Convert a UTF-8 character string to its integer value / UniChar (Objective C)

974 views Asked by At

I'm currently developing an Objective C program, that receives an input of UTF-8 characters as a string like "U+0008". These strings are of type NSString. Now I need to convert this string that represents this character to the corresponding UniChar (0x0008).

Do you know an elegant way of doing this?

Thanks! Pedro

1

There are 1 answers

0
CRD On

If you have an NSString of the form @"U+xxxx" where the x are hexadecimal digits then below are two ways to obtain the value, the "elegance" of each is in the eye of the beholder:

a) Use NSScanner. The method scanString:intoString can be used to check for the U+, the method scanHexInt: to read in the hex value, and the method isAtEnd to check that there is nothing left after the hex value. This method does not limit the hex number to a maximum of four digits.

b) Use sscanf or strtol. These are C-level APIs, you can obtain a C-string from your NSString using UTF8String.
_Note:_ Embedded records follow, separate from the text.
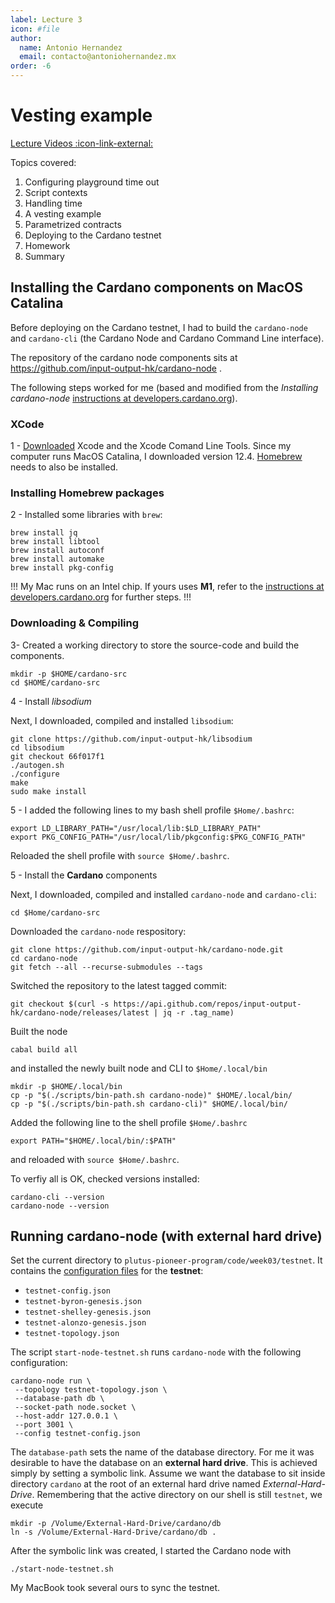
 ```yaml
---
label: Lecture 3
icon: #file
author:
  name: Antonio Hernandez
  email: contacto@antoniohernandez.mx
order: -6
---
```


# Vesting example

[Lecture Videos :icon-link-external:](https://www.youtube.com/playlist?list=PLNEK_Ejlx3x2zxcfoVGARFExzOHwXFCCL)

Topics covered:

1. Configuring playground time out
2. Script contexts
3. Handling time
4. A vesting example
5. Parametrized contracts
6. Deploying to the Cardano testnet
7. Homework
8. Summary


## Installing the Cardano components on **MacOS Catalina**

Before deploying on the Cardano testnet, I had to build the `cardano-node` and
`cardano-cli` (the Cardano Node and Cardano Command Line interface).

The repository of the cardano node components sits at 
https://github.com/input-output-hk/cardano-node .

The following steps worked for me (based and modified from the *Installing
cardano-node* [instructions at
developers.cardano.org](https://developers.cardano.org/docs/get-started/installing-cardano-node/)).

### XCode

1 - [Downloaded](https://developer.apple.com/xcode/) Xcode and the Xcode
Comand Line Tools.  Since my computer runs MacOS Catalina, I downloaded
version 12.4.  [Homebrew](https://brew.sh/) needs to also be installed.

### Installing Homebrew packages

2 - Installed some libraries with `brew`:

```
brew install jq
brew install libtool
brew install autoconf
brew install automake
brew install pkg-config
```

!!!
My Mac runs on an Intel chip.  If yours uses **M1**, refer to the
[instructions at
developers.cardano.org](https://deve\lopers.cardano.org/docs/get-started/installing-cardano-node/)
for further steps.
!!!

### Downloading & Compiling

3- Created a working directory to store the source-code and build the
components.

```
mkdir -p $HOME/cardano-src
cd $HOME/cardano-src
```

4 - Install *libsodium*

Next, I downloaded, compiled and installed `libsodium`:

```
git clone https://github.com/input-output-hk/libsodium
cd libsodium
git checkout 66f017f1
./autogen.sh
./configure
make
sudo make install
```

5 - I added the following lines to my bash shell profile `$Home/.bashrc`:

```
export LD_LIBRARY_PATH="/usr/local/lib:$LD_LIBRARY_PATH"
export PKG_CONFIG_PATH="/usr/local/lib/pkgconfig:$PKG_CONFIG_PATH"
```

Reloaded the shell profile with `source $Home/.bashrc`.

5 - Install the **Cardano** components

Next, I downloaded, compiled and installed `cardano-node` and `cardano-cli`:

```
cd $Home/cardano-src
```

Downloaded the `cardano-node` respository:

```
git clone https://github.com/input-output-hk/cardano-node.git
cd cardano-node
git fetch --all --recurse-submodules --tags
```

Switched the repository to the latest tagged commit:

```
git checkout $(curl -s https://api.github.com/repos/input-output-hk/cardano-node/releases/latest | jq -r .tag_name)
```

Built the node

```
cabal build all
```

and installed the newly built node and CLI to `$Home/.local/bin`

```
mkdir -p $HOME/.local/bin
cp -p "$(./scripts/bin-path.sh cardano-node)" $HOME/.local/bin/
cp -p "$(./scripts/bin-path.sh cardano-cli)" $HOME/.local/bin/
```

Added the following line to the shell profile `$Home/.bashrc`

```
export PATH="$HOME/.local/bin/:$PATH"
```

and reloaded with `source $Home/.bashrc`.

To verfiy all is OK, checked versions installed:

```
cardano-cli --version
cardano-node --version
```


## Running cardano-node (with external hard drive)

Set the current directory to `plutus-pioneer-program/code/week03/testnet`.  It
contains the [configuration
files](https://hydra.iohk.io/build/8111119/download/1/index.html) for the
**testnet**:

- `testnet-config.json`
- `testnet-byron-genesis.json`
- `testnet-shelley-genesis.json`
- `testnet-alonzo-genesis.json`
- `testnet-topology.json`

The script `start-node-testnet.sh` runs `cardano-node` with the following
configuration:

```
cardano-node run \
 --topology testnet-topology.json \
 --database-path db \
 --socket-path node.socket \
 --host-addr 127.0.0.1 \
 --port 3001 \
 --config testnet-config.json
```

The `database-path` sets the name of the database directory.  For me it was
desirable to have the database on an **external hard drive**.  This is
achieved simply by setting a symbolic link.  Assume we want the database to
sit inside directory `cardano` at the root of an external hard drive named
*External-Hard-Drive*.  Remembering that the active directory on our shell is
still `testnet`, we execute

```
mkdir -p /Volume/External-Hard-Drive/cardano/db
ln -s /Volume/External-Hard-Drive/cardano/db .
```

After the symbolic link was created, I started the Cardano node with

```
./start-node-testnet.sh
```

My MacBook took several ours to sync the testnet.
With scanf you can check for the U+ and read in a hex number with a set maximum number of digits in one line - if that is your definition of "elegant". However checking all input is consumed requires a little thought.

There are numerous other ways to do this, anything from roll-your-own to using regular expressions (NSRegularExpression) to check the format and extract the 4 hex digits in one go ready for conversion to an integer.

Note if you are seeing 4 hex digits then you have a 16-bit value, more like UTF-16 than UTF-8.